Вадим помедлил и, неожиданно улыбнувшись, продолжил:

– Да, уверен. А там у вас… сколько денег приготовлено для оплаты моей работы?

Пока Вадим неторопливо произносил эту фразу, выражение лица Михаила претерпевало весьма выразительные изменения. От жесткого недовольства и раздражения к улыбке и явному восхищению изворотливостью собеседника.

– Вот такой поворот разговора мне нравится. За вступление в дело – пять тысяч. Каждый месяц по три тысячи. Насколько мы осведомлены, вы зарабатываете в среднем, на круг, около четырех. Зато в беготне, с разными клиентами и не гарантированно. Поэтому здесь хоть и меньше – но с меньшей нагрузкой. Только, пожалуйста, не спрашивайте, откуда мы знаем о ваших доходах. – Миша был сама дружелюбность.

– Не буду. Хотя бы потому, что ваша информация на сей раз не точна. Обычно – по пять. Так что, согласно вашей логике, ежемесячно вы должны платить мне четыре!

Миша продемонстрировал восторг:

– По-моему, вы меня поймали! Вернее, я сам подставился, а вы этим воспользовались. Класс! Такого со мной давно не случалось. Уважаю! С меня бутылка! Вы что пьете? Кроме сливок?

– Кроме сливок, я пью только хорошее грузинское вино, причем грузинского разлива. Например, «Хванчкару» или «Ахашени». Но важно не это. Важно, что вы, кажется, решили подольститься?

Миша вдруг как-то по-детски рассмеялся:

– Ну нет! Это как в том анекдоте: Рабинович, как себя чувствуете? – Не дождетесь!

Вадим и Миша расстались довольные друг другом. Как говорится, прониклись взаимным уважением.
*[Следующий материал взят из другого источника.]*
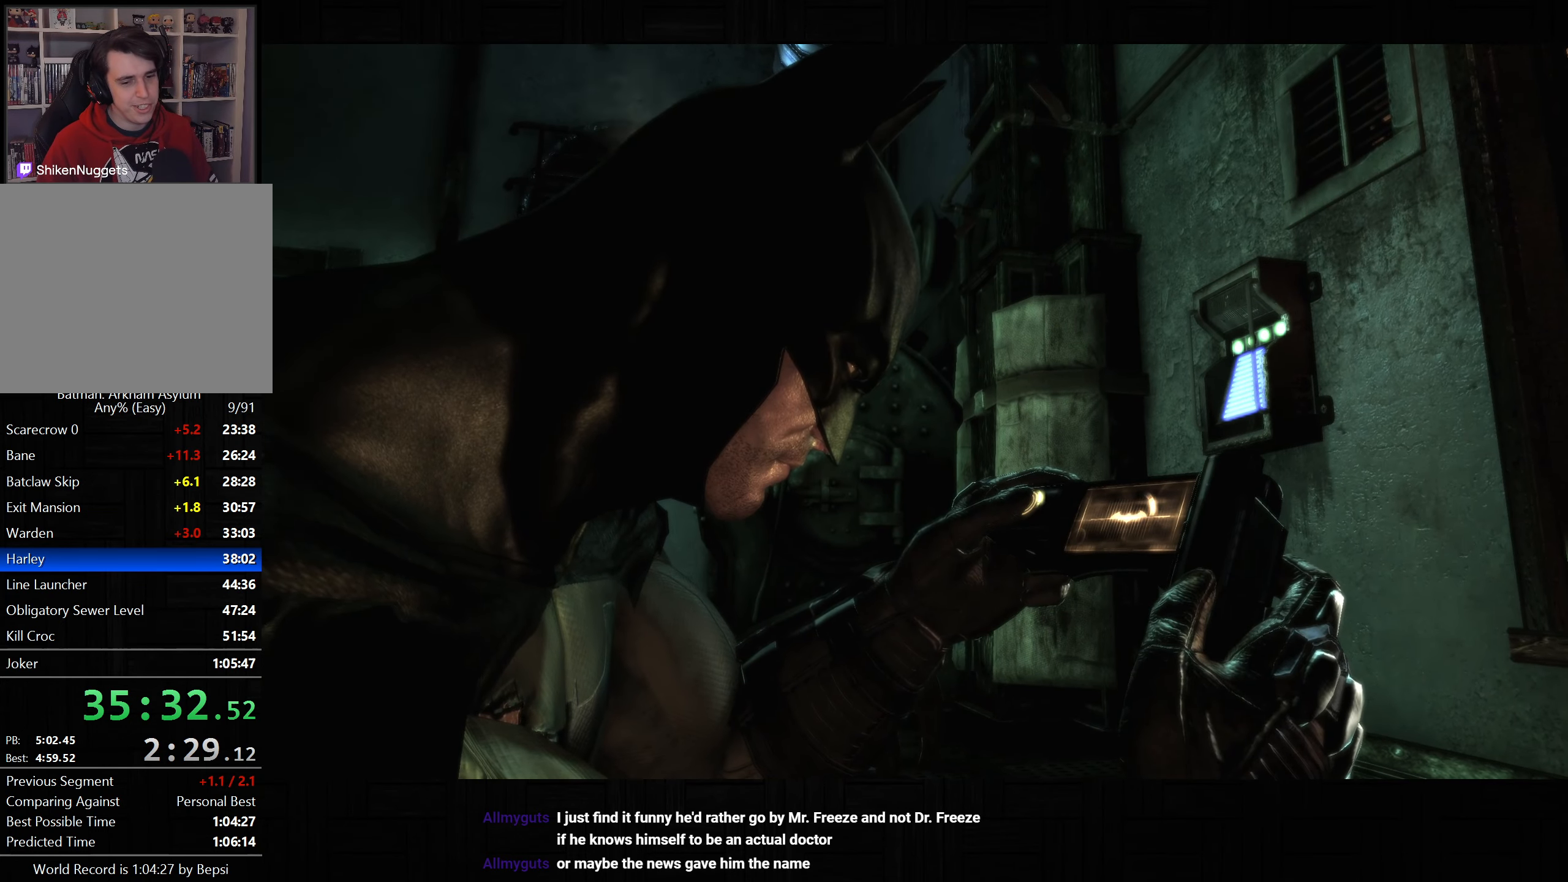
{"dt_ms": 500, "buttons": [], "left_stick": "up-left", "right_stick": "up-left", "button_events": []}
Через два дня Вадим заехал в консультацию, где его поджидал Михаил. Заключили соглашение, Вадиму секретарь выписала ордер, и он отправился в Мособлсуд получать разрешение на свидание с подзащитным.

Пока судья не подпишет бумажку на имя начальника СИЗО, свидания с подзащитным не дадут. По закону – адвокат имеет право общаться со своим подзащитным в любое время с момента принятия поручения по делу и без ограничения во времени. На практике – надо было получить разрешение судьи, а он мог и не дать, а в тюрьме могли объявить карантин, а свободных кабинетов могло не оказаться, а клиента могли увести в баню… Словом, чтобы воспрепятствовать адвокату нормально работать, возможностей было более чем достаточно.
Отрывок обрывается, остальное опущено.